When we have a forest or desert fire here, I can fully understand the purpose of a TFR. Those encircle the area of operations for the fire-fighting birds (which is pretty impressive to watch, by the way!). They keep the air sterile so the air boss doesn't have to worry about lookie-loos or transiting traffic while he's calling in slurry bombers. Was there a bevy of choppers hovering around the vice presidential party for two-and-a-half days, and they needed the airspace? I didn't see any, but then, I wasn't looking, either. I can also understand TFRs over things like the Super Bowl. Keeps curious flying folks away and lets Homeland Security monitor suspicious air activity over a prime terrorist target. This, of course, presupposes they can respond to a threat in time.

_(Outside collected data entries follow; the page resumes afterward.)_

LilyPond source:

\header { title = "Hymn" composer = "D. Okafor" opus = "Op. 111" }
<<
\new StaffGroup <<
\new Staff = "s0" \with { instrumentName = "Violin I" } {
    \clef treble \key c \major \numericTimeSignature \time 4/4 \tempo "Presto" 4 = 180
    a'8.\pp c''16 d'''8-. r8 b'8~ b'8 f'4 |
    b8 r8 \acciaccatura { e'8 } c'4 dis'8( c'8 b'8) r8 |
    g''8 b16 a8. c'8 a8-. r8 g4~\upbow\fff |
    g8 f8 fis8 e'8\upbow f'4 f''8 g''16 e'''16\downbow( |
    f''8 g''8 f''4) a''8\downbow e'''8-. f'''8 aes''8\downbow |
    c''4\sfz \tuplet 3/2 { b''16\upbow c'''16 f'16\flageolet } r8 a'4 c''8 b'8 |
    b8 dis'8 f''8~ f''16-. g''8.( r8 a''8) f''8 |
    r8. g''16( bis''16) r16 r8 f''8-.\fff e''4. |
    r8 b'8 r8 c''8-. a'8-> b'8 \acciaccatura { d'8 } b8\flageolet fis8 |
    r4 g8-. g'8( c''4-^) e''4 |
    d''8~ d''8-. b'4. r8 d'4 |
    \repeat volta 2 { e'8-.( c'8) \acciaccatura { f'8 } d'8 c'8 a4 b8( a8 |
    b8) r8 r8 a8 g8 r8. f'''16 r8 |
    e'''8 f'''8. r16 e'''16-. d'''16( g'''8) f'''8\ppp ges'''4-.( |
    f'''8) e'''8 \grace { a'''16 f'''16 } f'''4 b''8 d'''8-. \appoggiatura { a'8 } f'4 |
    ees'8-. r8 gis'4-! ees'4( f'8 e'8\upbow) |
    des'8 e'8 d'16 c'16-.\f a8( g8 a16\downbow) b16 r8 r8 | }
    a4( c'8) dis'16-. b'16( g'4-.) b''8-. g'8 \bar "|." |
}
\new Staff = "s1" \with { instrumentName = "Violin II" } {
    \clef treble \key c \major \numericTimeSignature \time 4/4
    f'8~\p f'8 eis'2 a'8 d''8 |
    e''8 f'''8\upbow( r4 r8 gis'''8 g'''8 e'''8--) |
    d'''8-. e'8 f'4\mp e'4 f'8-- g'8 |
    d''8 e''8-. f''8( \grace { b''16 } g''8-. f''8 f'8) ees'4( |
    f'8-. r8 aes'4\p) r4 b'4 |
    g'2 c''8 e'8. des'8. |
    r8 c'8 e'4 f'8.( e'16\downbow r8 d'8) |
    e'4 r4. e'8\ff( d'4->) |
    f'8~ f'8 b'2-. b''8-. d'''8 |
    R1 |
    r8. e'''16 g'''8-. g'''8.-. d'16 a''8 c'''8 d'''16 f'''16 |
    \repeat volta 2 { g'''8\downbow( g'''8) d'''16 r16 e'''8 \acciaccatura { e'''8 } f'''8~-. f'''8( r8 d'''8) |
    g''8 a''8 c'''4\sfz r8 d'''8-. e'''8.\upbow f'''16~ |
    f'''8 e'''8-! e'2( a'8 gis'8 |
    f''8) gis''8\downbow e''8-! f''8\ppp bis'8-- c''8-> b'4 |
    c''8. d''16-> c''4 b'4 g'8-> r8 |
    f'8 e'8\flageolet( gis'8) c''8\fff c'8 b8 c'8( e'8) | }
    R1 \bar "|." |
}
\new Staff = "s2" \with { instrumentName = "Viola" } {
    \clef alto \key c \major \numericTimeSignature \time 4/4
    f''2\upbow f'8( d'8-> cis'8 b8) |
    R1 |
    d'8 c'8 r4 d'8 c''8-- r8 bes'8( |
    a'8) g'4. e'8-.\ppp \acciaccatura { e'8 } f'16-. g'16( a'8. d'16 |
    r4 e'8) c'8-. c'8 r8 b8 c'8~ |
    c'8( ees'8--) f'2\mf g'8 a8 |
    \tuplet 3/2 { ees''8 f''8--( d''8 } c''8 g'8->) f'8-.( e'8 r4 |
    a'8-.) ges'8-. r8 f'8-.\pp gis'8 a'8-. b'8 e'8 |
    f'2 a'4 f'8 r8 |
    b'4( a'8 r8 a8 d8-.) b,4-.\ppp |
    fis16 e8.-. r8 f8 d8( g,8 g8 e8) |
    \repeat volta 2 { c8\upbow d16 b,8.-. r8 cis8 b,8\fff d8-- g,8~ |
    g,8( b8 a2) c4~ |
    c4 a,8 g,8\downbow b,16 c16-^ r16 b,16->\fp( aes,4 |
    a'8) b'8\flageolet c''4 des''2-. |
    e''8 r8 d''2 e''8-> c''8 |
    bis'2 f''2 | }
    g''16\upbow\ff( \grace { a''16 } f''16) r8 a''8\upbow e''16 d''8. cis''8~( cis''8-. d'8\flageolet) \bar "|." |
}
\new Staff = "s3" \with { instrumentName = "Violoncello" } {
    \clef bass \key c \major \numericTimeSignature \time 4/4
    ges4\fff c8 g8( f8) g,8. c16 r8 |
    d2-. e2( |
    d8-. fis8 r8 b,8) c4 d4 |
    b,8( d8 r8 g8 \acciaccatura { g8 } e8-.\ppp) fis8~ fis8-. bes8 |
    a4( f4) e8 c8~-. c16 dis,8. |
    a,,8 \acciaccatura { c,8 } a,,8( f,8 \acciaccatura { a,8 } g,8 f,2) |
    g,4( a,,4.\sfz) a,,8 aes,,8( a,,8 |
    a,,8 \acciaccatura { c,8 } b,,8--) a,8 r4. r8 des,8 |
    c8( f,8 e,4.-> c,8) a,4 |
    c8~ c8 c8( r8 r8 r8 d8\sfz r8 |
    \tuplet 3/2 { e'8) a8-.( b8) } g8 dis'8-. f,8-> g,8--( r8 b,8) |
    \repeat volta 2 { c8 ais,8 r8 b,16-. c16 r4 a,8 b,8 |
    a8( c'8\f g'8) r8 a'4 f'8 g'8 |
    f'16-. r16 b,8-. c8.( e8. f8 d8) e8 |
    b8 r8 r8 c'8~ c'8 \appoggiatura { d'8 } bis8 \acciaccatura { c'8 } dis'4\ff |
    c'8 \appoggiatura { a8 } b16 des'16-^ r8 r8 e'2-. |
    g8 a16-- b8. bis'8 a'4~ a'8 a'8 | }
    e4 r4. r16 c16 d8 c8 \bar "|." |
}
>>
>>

Maybe the purpose of TFRs, in the case of a VIP visit, is to keep press helicopters at bay in addition to keeping bug smashers on the ground? That might make some sense. So, maybe security from an attack from above isn't the primary function of the TFR.
I'm assuming there are some pretty smart dudes in charge of developing such measures, but try as I may, I can't see the logic. All the time the VP was ensconced in his little bubble of VFR serenity, there was a constant stream of IFR birds, from Cirrae (that's the plural, isn't it?) to Gulfstreams, overhead, either inbound or outbound, but apparently, because they were on a known flight plan, they weren't seen as a threat.
Come 11:05 a.m. on Sunday when the TFR was supposed to be off, I'm in my bird with my very patient student and tune into ATIS, "…VFR flight prohibited for an indefinite period..." What? A call to Ground says they haven't gotten the release yet and won't until the VP leaves the area, but he's running late. We go to lunch, I'm checking ATIS by cell phone (what an incredible convenience!), and the TFR doesn't disappear until an hour and a half later. Finally!
Incidentally, I pity anyone who flew into KSDL for an overnight stay and then found they couldn't leave for nearly two days. Maybe there was a provision for special VFR departures, but if so, I didn't hear about it.
My real complaint about pop-up TFRs is that I'm a small-time flight operator, and when I lose two-and-a-half days of flying revenue, that's significant. Then, I think about other tales I've heard like the biplane tour rides grounded on Martha's Vineyard during a presidential vacation. I'm betting the same thing hits the tour and flight training businesses in Hawaii when any of the administration is over there. Everywhere the president and VP go, a dark pall of aerial inactivity descends on local VFR flight operations, and they start losing money. This is a big deal. It's one thing to inconvenience the sport fliers. It's something entirely different to bite into a small business' revenue stream.
Obviously, there's a legitimate reason for TFRs to exist, but more thought should be given to some of them in terms of the effect they have on us little guys.